Regarding the merits of the Board's determination to grant the application for a special use permit and site plan approval, "[w]hen a zoning law enumerates a use as allowed by special use permit, it is tantamount to a legislative finding that the permitted use is in harmony with the general zoning plan and will not adversely affect the neighborhood" ( Matter of Blanchfield v. Town of Hoosick, 149 A.D.3d 1380, 1383, 53 N.Y.S.3d 226 [2017] [internal quotation marks and citations omitted]; see Matter of Biggs v. Eden Renewables LLC, 188 A.D.3d 1544, 1546, 137 N.Y.S.3d 515 [2020] ). The applicant for a special use permit is "required to show compliance with any legislatively imposed conditions on an otherwise permitted use" ( Matter of Frigault v. Town of Richfield Planning Bd., 128 A.D.3d 1232, 1234, 9 N.Y.S.3d 708 [2015] [internal quotation marks and citation omitted], lv denied 26 N.Y.3d 911, 2015 WL 7288988 [2015] ). The Board's determination to grant the special use permit will not be disturbed so long as it "was [not] made in violation of lawful procedure, was [not] affected by an error of law or was [not] arbitrary and capricious or an abuse of discretion" ( CPLR 7803[3] ; see Matter of Micklas v. Town of Halfmoon Planning Bd., 170 A.D.3d 1483, 1487, 97 N.Y.S.3d 339 [2019] ).

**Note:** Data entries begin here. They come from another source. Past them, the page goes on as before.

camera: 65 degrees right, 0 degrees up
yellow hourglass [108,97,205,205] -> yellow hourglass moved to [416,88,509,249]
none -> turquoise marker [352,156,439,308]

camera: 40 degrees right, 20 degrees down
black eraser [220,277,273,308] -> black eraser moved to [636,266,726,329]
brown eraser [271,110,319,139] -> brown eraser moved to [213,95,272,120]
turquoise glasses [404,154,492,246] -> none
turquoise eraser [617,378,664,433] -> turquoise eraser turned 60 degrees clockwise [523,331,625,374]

A review of the April 2021 judgment reveals that part of Supreme Court's analysis involved using a substantial evidence standard. Given that the determination at issue did not stem from a quasi-judicial evidentiary hearing where sworn testimony was received, utilization of the substantial evidence standard was improper (see Matter of Francello v. Mendoza, 165 A.D.3d 1555, 1556–1557, 87 N.Y.S.3d 361 [2018] ).

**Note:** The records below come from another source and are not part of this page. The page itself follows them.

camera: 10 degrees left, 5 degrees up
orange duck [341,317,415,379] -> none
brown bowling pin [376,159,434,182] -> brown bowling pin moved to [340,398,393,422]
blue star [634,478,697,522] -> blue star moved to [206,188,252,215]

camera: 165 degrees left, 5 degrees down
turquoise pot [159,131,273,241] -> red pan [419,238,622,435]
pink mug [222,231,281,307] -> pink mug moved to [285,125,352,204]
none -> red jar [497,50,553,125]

The Board's resolutions reflect that it considered the relevant criteria as set forth in Town of Sand Lake Zoning Code § 250–80. The Board noted the various uses permitted as of right by the zoning code and found that these uses "may be more intense and affecting" than Bailey's proposed party venue. The Board relied on the engineering report in concluding that there would be no significant impact to traffic or noise. The record also discloses that the Board entertained comments derived from multiple public hearings. In view of the foregoing, and taking into account that "[a] municipality ‘retains some discretion to evaluate each application for a special use permit, to determine whether applicable criteria have been met and to make commonsense judgments in deciding whether a particular application should be granted’ " ( Matter of Biggs v. Eden Renewables LLC, 188 A.D.3d at 1546, 137 N.Y.S.3d 515, quoting Matter of Twin County Recycling Corp. v. Yevoli, 90 N.Y.2d 1000, 1002, 665 N.Y.S.2d 627, 688 N.E.2d 501 [1997] ), the Board's determination was not arbitrary and capricious and should not have been annulled (see Matter of Hart v. Town of Guilderland, 196 A.D.3d 900, 913, 151 N.Y.S.3d 700 [2021] ; Matter of Citizens Accord, Inc. v. Town Bd. of Town of Rochester, 192 A.D.2d 985, 988–989, 596 N.Y.S.2d 921 [1993], lv denied 82 N.Y.2d 656, 602 N.Y.S.2d 805, 622 N.E.2d 306 [1993] ).
Garry, P.J., Egan Jr., Clark and McShan, JJ., concur.
ORDERED that the judgment is reversed, on the law, without costs, and petition dismissed.